Mais, c’est vrai que ce n’est pas évident à dire, on a des jugements énormes à l’intérieur de nous. C’est carrément le jugement qui est à l’intérieur de nous, qui nous fait faire des choses, qui pour nous, sont les plus douloureuses, en voulant protéger les autres, soi-disant, mais au final, on ne les protège pas du tout parce que si au final c’est le suicide, on ne protège personne. Je trouve que la phrase « prenez soin de vous» ce n’est pas anodin. Finalement, on n’a pas tant appris à faire ça. On ne sait pas faire.
De nos difficultés, de notre mal-être, on peut en faire une opportunité pour rebondir et puis pour apprendre des choses différemment, pour progresser.
Quand on est en difficulté, il faut en parler. Moi, mes filles, je leur conseille aujourd’hui d’aller voir une personne qui va leur permettre de leur faire du bien. Donc, un médecin ou peut être un thérapeute, peut-être faire du sport, peut-être faire quelque chose qui leur permette justement de dégager cette difficulté-là
Quand j’en parle, j’ai besoin d’en parler à des gens neutres pour ne pas les faire souffrir, pour ne pas alerter mes proches. Et puis même parce que j’ai honte d’en parler, peut-être parce que je ne comprends pas ce qui se passe pour moi. Je préfère ne pas en parler parce que je ne sais pas trop comment ça peut se passer. Donc je pense que c’est ce message là, ce que ça m’apprend, c’est que ce qui se passe en nous, il n’y a pas avoir honte. Il faut au contraire demander de l’aide. Bien sûr qu’on en pleure. Bien sûr qu’on est touché. Et bien sûr qu’il y a des moments où, émotionnellement, il y a des larmes qui arrivent, c’est sûr. Mais en même temps, je dirai que ça m’a encore plus ouverte à la vie.

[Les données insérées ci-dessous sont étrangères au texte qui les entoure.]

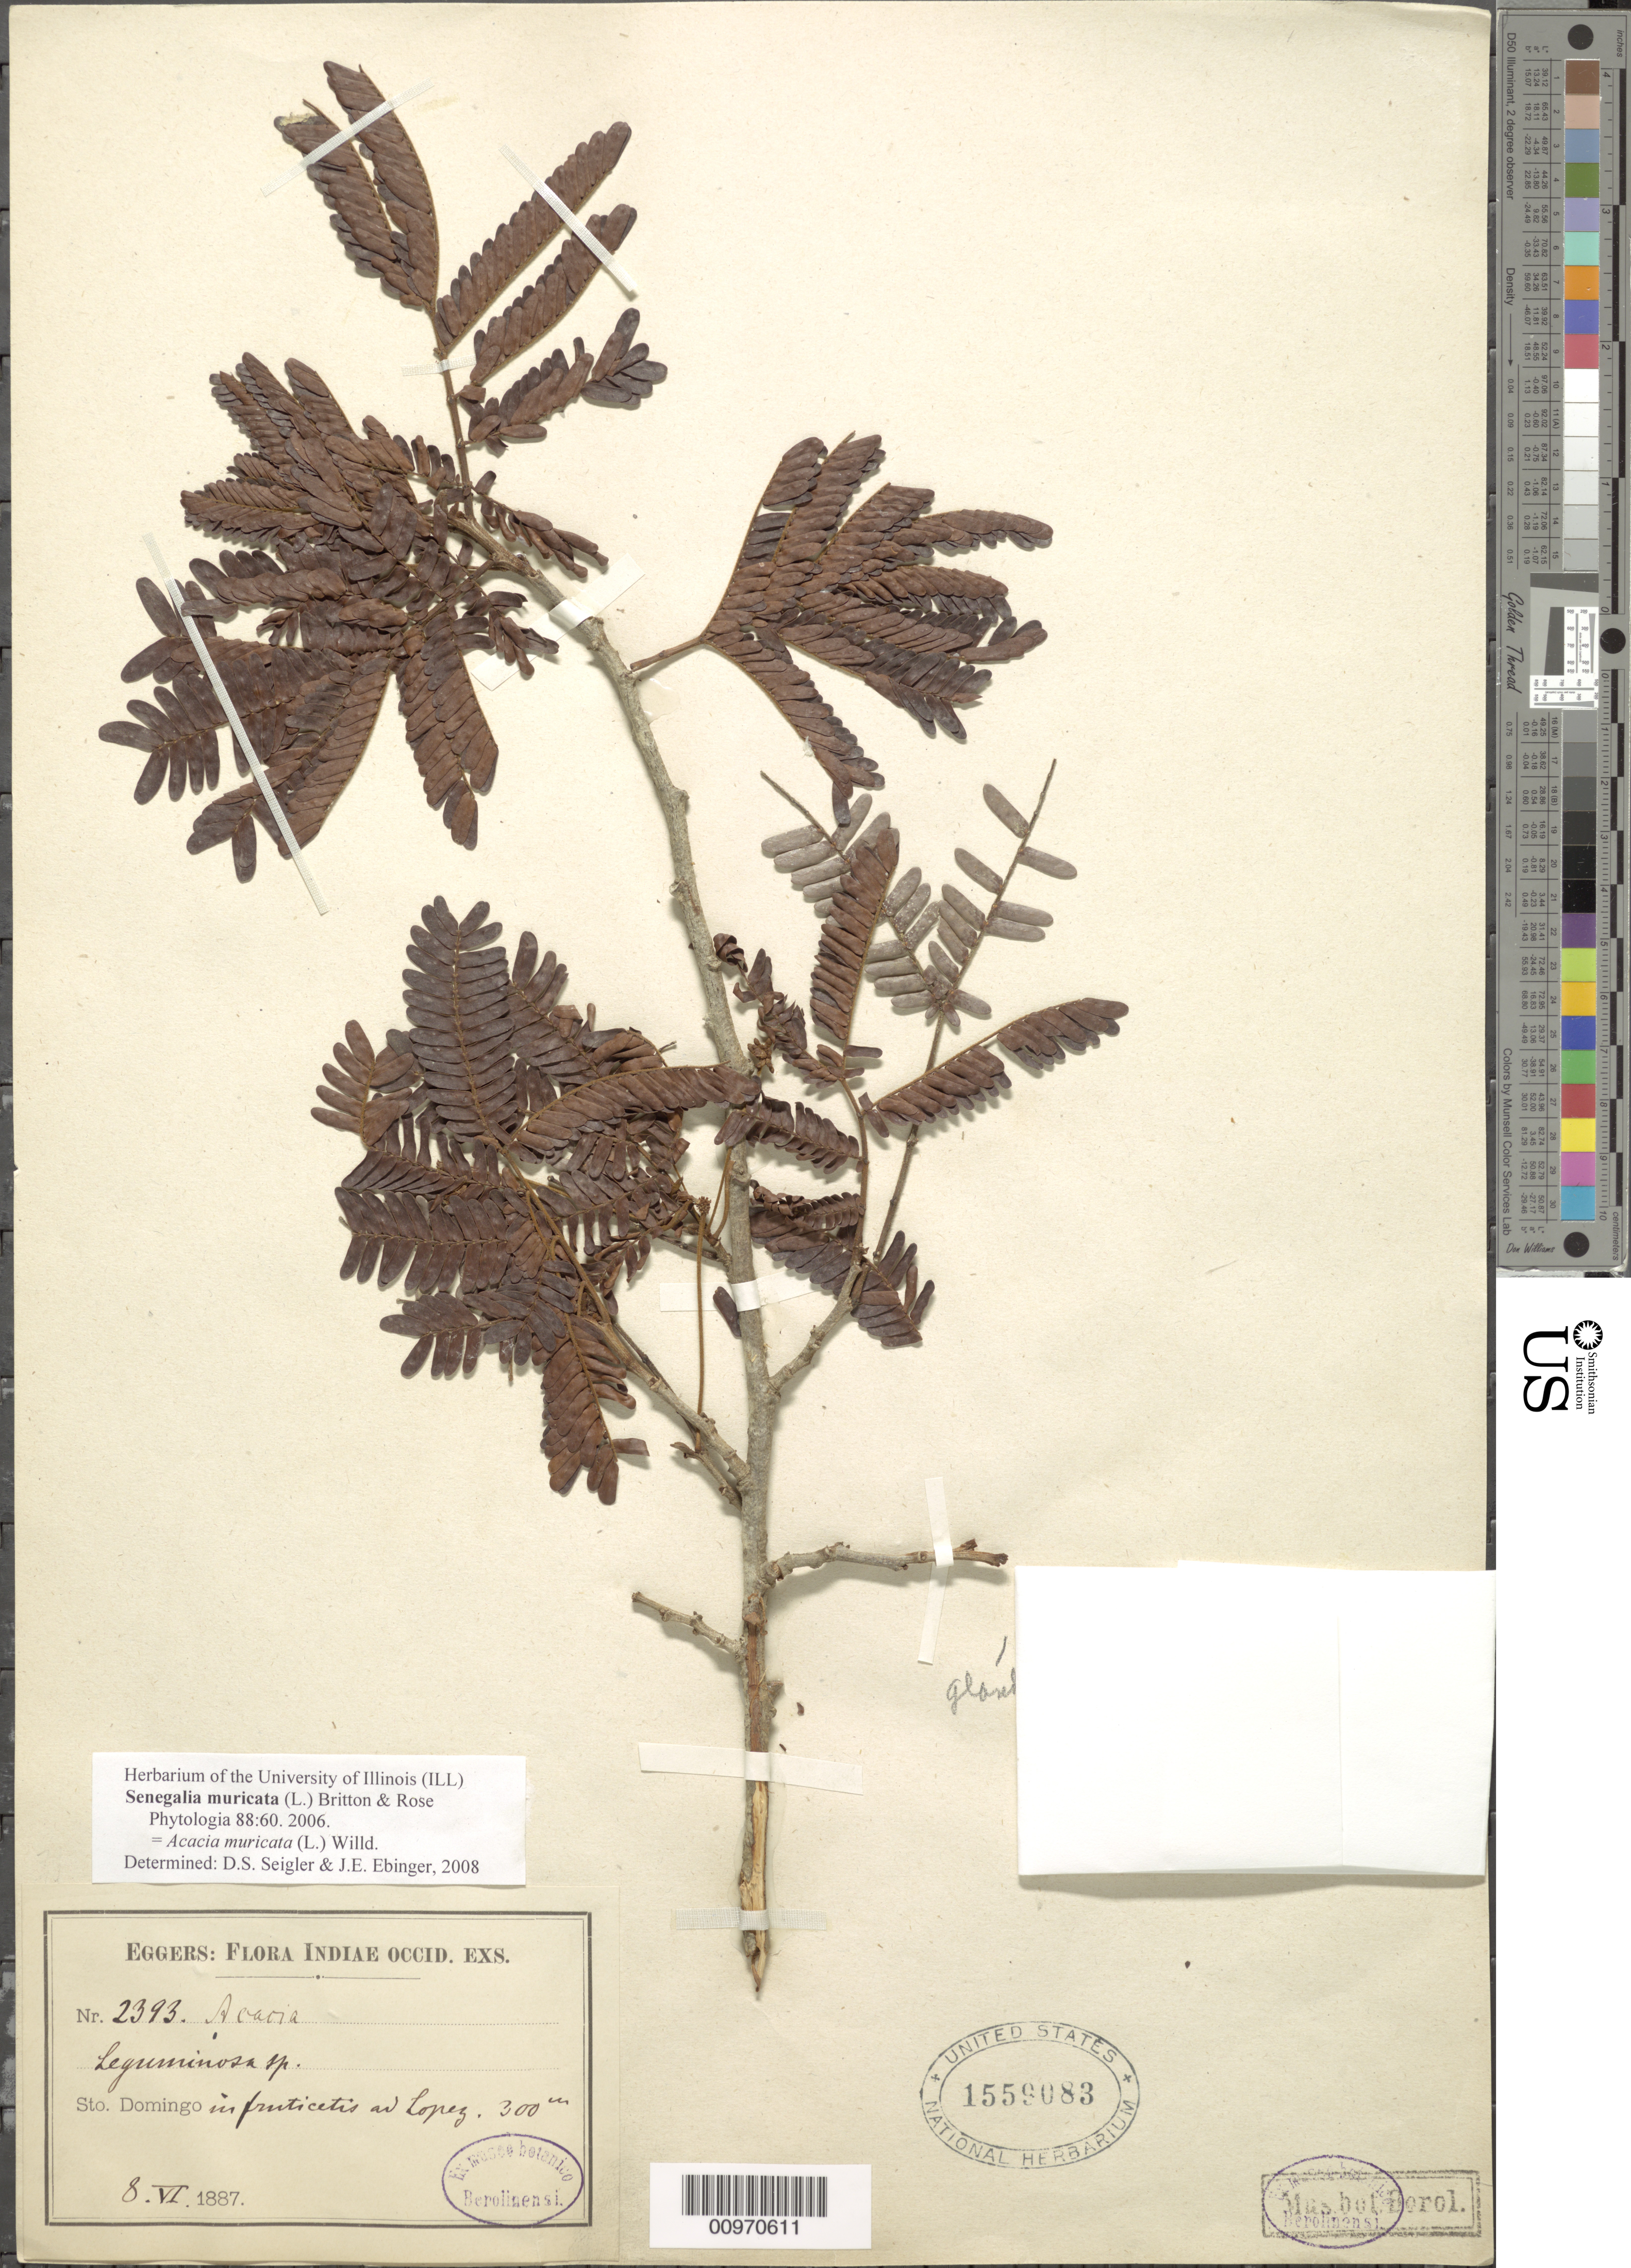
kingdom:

En fait, on peut être la meilleure amie comme la pire ennemie de nous-mêmes. Et c’est ça que j’ai appris et qu’il y a des professionnels qui nous aident par rapport à ça. Aujourd’hui, je me sens d’être une professionnelle. Je me sens prête aujourd’hui.
J’ai lu, il n’y a pas très longtemps le livre « après le suicide d’un proche ». Je l’avais toujours avec moi depuis 5-6 ans, mais je l’ai lu, il y a un an. A ce moment, j’ai découvert effectivement qu’il y a tout un processus que je n’imaginais pas. Et en fait, j’ai expérimenté ce processus. Je me suis vraiment retrouvée dans ce livre. Et c’est vrai qu’à la fin, qu’est-ce que cette expérience de vie nous apporte ? Elle nous apporte la possibilité de voir. Alors, je ne sais pas comment on peut dire ça, de nous élever effectivement à autre chose, de nous élever à la vie, de voir la vie différemment et de la voir plus solide et plus importante, de voir que l’on peut en faire quelque chose nous-mêmes, que ce n’est pas quelque chose que l’on subit.